Instructions for the task: Rewrite all of the records, substituting "Domain Class Diagram" for every occurrence of "Class Diagram" and leaving everything else as it is.
[Extracted information Boundary: Start]
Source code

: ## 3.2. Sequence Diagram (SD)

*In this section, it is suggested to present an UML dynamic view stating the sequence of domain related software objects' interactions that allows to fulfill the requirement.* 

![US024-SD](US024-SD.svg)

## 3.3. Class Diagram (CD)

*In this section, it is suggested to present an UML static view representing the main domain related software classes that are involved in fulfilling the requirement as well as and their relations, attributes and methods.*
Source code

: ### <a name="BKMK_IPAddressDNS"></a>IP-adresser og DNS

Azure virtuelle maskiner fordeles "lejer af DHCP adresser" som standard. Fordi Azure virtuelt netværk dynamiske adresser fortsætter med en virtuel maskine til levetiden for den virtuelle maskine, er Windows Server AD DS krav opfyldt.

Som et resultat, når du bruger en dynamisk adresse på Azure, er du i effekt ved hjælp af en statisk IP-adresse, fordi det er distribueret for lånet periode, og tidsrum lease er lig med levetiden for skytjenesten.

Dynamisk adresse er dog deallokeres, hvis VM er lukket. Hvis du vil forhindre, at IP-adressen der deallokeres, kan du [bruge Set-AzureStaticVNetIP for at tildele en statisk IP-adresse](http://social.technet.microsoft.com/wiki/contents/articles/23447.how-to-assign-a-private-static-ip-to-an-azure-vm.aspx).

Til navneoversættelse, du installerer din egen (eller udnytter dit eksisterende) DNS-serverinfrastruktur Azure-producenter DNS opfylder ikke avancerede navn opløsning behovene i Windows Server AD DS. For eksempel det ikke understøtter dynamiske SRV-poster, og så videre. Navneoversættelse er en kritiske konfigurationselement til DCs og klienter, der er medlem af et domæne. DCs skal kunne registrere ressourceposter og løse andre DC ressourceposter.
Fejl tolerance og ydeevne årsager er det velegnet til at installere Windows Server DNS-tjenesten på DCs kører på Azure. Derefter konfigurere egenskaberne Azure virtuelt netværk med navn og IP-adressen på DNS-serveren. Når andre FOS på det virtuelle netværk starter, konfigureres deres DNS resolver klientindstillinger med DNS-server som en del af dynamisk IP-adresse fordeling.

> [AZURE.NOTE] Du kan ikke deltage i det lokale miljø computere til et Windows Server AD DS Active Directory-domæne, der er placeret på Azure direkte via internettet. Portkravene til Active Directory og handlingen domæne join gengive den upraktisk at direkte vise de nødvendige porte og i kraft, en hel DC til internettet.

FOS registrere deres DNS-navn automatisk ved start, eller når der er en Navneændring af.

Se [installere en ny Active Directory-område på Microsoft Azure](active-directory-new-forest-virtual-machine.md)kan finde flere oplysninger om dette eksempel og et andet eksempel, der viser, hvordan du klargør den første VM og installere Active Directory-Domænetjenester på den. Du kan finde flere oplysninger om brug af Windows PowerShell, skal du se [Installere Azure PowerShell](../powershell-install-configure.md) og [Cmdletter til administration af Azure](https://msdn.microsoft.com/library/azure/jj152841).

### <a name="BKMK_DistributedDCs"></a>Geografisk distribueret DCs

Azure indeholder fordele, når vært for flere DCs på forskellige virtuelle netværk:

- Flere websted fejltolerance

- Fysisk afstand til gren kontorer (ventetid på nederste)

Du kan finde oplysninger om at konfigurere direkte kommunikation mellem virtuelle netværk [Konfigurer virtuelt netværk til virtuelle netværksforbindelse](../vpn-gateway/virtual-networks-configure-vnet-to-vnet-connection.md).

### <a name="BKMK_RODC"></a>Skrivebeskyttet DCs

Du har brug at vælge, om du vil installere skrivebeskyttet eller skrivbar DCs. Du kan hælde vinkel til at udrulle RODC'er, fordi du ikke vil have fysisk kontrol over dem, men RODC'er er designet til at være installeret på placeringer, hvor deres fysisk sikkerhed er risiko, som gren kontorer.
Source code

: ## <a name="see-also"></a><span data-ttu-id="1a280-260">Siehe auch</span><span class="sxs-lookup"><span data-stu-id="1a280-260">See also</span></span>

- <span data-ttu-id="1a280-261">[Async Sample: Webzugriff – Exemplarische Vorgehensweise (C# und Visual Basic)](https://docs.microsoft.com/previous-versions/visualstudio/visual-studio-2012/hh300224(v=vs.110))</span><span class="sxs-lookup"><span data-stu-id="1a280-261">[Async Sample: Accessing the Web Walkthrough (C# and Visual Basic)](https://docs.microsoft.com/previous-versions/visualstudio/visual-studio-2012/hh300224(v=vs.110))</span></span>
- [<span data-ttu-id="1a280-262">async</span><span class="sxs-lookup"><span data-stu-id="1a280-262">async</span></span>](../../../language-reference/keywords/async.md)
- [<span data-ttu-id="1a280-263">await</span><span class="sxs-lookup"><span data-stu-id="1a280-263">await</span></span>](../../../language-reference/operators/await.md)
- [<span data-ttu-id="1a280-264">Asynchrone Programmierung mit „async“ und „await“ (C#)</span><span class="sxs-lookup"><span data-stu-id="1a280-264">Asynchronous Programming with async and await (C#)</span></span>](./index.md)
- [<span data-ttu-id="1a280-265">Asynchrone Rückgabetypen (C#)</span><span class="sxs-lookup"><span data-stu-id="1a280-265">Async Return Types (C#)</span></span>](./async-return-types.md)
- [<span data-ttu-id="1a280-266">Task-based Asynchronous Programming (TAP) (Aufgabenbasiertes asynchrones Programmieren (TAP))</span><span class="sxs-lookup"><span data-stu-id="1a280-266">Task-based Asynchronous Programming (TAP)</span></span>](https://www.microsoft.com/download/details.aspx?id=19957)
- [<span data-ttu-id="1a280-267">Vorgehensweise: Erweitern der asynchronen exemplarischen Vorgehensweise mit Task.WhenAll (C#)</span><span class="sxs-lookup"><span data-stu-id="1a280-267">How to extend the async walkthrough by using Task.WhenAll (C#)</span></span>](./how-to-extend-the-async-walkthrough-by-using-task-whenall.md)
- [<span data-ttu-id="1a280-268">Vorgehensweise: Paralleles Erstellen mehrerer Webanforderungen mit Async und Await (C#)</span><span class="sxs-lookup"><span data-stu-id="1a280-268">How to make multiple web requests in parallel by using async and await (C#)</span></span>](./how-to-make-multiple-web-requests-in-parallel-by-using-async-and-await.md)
[Extracted information Boundary: End]
Response area:
Source code

: ## 3.2. Sequence Diagram (SD)

*In this section, it is suggested to present an UML dynamic view stating the sequence of domain related software objects' interactions that allows to fulfill the requirement.* 

![US024-SD](US024-SD.svg)

## 3.3. Domain Class Diagram (CD)

*In this section, it is suggested to present an UML static view representing the main domain related software classes that are involved in fulfilling the requirement as well as and their relations, attributes and methods.*
Source code

: ### <a name="BKMK_IPAddressDNS"></a>IP-adresser og DNS

Azure virtuelle maskiner fordeles "lejer af DHCP adresser" som standard. Fordi Azure virtuelt netværk dynamiske adresser fortsætter med en virtuel maskine til levetiden for den virtuelle maskine, er Windows Server AD DS krav opfyldt.

Som et resultat, når du bruger en dynamisk adresse på Azure, er du i effekt ved hjælp af en statisk IP-adresse, fordi det er distribueret for lånet periode, og tidsrum lease er lig med levetiden for skytjenesten.

Dynamisk adresse er dog deallokeres, hvis VM er lukket. Hvis du vil forhindre, at IP-adressen der deallokeres, kan du [bruge Set-AzureStaticVNetIP for at tildele en statisk IP-adresse](http://social.technet.microsoft.com/wiki/contents/articles/23447.how-to-assign-a-private-static-ip-to-an-azure-vm.aspx).

Til navneoversættelse, du installerer din egen (eller udnytter dit eksisterende) DNS-serverinfrastruktur Azure-producenter DNS opfylder ikke avancerede navn opløsning behovene i Windows Server AD DS. For eksempel det ikke understøtter dynamiske SRV-poster, og så videre. Navneoversættelse er en kritiske konfigurationselement til DCs og klienter, der er medlem af et domæne. DCs skal kunne registrere ressourceposter og løse andre DC ressourceposter.
Fejl tolerance og ydeevne årsager er det velegnet til at installere Windows Server DNS-tjenesten på DCs kører på Azure. Derefter konfigurere egenskaberne Azure virtuelt netværk med navn og IP-adressen på DNS-serveren. Når andre FOS på det virtuelle netværk starter, konfigureres deres DNS resolver klientindstillinger med DNS-server som en del af dynamisk IP-adresse fordeling.

> [AZURE.NOTE] Du kan ikke deltage i det lokale miljø computere til et Windows Server AD DS Active Directory-domæne, der er placeret på Azure direkte via internettet. Portkravene til Active Directory og handlingen domæne join gengive den upraktisk at direkte vise de nødvendige porte og i kraft, en hel DC til internettet.

FOS registrere deres DNS-navn automatisk ved start, eller når der er en Navneændring af.

Se [installere en ny Active Directory-område på Microsoft Azure](active-directory-new-forest-virtual-machine.md)kan finde flere oplysninger om dette eksempel og et andet eksempel, der viser, hvordan du klargør den første VM og installere Active Directory-Domænetjenester på den. Du kan finde flere oplysninger om brug af Windows PowerShell, skal du se [Installere Azure PowerShell](../powershell-install-configure.md) og [Cmdletter til administration af Azure](https://msdn.microsoft.com/library/azure/jj152841).

### <a name="BKMK_DistributedDCs"></a>Geografisk distribueret DCs

Azure indeholder fordele, når vært for flere DCs på forskellige virtuelle netværk:

- Flere websted fejltolerance

- Fysisk afstand til gren kontorer (ventetid på nederste)

Du kan finde oplysninger om at konfigurere direkte kommunikation mellem virtuelle netværk [Konfigurer virtuelt netværk til virtuelle netværksforbindelse](../vpn-gateway/virtual-networks-configure-vnet-to-vnet-connection.md).

### <a name="BKMK_RODC"></a>Skrivebeskyttet DCs

Du har brug at vælge, om du vil installere skrivebeskyttet eller skrivbar DCs. Du kan hælde vinkel til at udrulle RODC'er, fordi du ikke vil have fysisk kontrol over dem, men RODC'er er designet til at være installeret på placeringer, hvor deres fysisk sikkerhed er risiko, som gren kontorer.
Source code

: ## <a name="see-also"></a><span data-ttu-id="1a280-260">Siehe auch</span><span class="sxs-lookup"><span data-stu-id="1a280-260">See also</span></span>

- <span data-ttu-id="1a280-261">[Async Sample: Webzugriff – Exemplarische Vorgehensweise (C# und Visual Basic)](https://docs.microsoft.com/previous-versions/visualstudio/visual-studio-2012/hh300224(v=vs.110))</span><span class="sxs-lookup"><span data-stu-id="1a280-261">[Async Sample: Accessing the Web Walkthrough (C# and Visual Basic)](https://docs.microsoft.com/previous-versions/visualstudio/visual-studio-2012/hh300224(v=vs.110))</span></span>
- [<span data-ttu-id="1a280-262">async</span><span class="sxs-lookup"><span data-stu-id="1a280-262">async</span></span>](../../../language-reference/keywords/async.md)
- [<span data-ttu-id="1a280-263">await</span><span class="sxs-lookup"><span data-stu-id="1a280-263">await</span></span>](../../../language-reference/operators/await.md)
- [<span data-ttu-id="1a280-264">Asynchrone Programmierung mit „async“ und „await“ (C#)</span><span class="sxs-lookup"><span data-stu-id="1a280-264">Asynchronous Programming with async and await (C#)</span></span>](./index.md)
- [<span data-ttu-id="1a280-265">Asynchrone Rückgabetypen (C#)</span><span class="sxs-lookup"><span data-stu-id="1a280-265">Async Return Types (C#)</span></span>](./async-return-types.md)
- [<span data-ttu-id="1a280-266">Task-based Asynchronous Programming (TAP) (Aufgabenbasiertes asynchrones Programmieren (TAP))</span><span class="sxs-lookup"><span data-stu-id="1a280-266">Task-based Asynchronous Programming (TAP)</span></span>](https://www.microsoft.com/download/details.aspx?id=19957)
- [<span data-ttu-id="1a280-267">Vorgehensweise: Erweitern der asynchronen exemplarischen Vorgehensweise mit Task.WhenAll (C#)</span><span class="sxs-lookup"><span data-stu-id="1a280-267">How to extend the async walkthrough by using Task.WhenAll (C#)</span></span>](./how-to-extend-the-async-walkthrough-by-using-task-whenall.md)
- [<span data-ttu-id="1a280-268">Vorgehensweise: Paralleles Erstellen mehrerer Webanforderungen mit Async und Await (C#)</span><span class="sxs-lookup"><span data-stu-id="1a280-268">How to make multiple web requests in parallel by using async and await (C#)</span></span>](./how-to-make-multiple-web-requests-in-parallel-by-using-async-and-await.md)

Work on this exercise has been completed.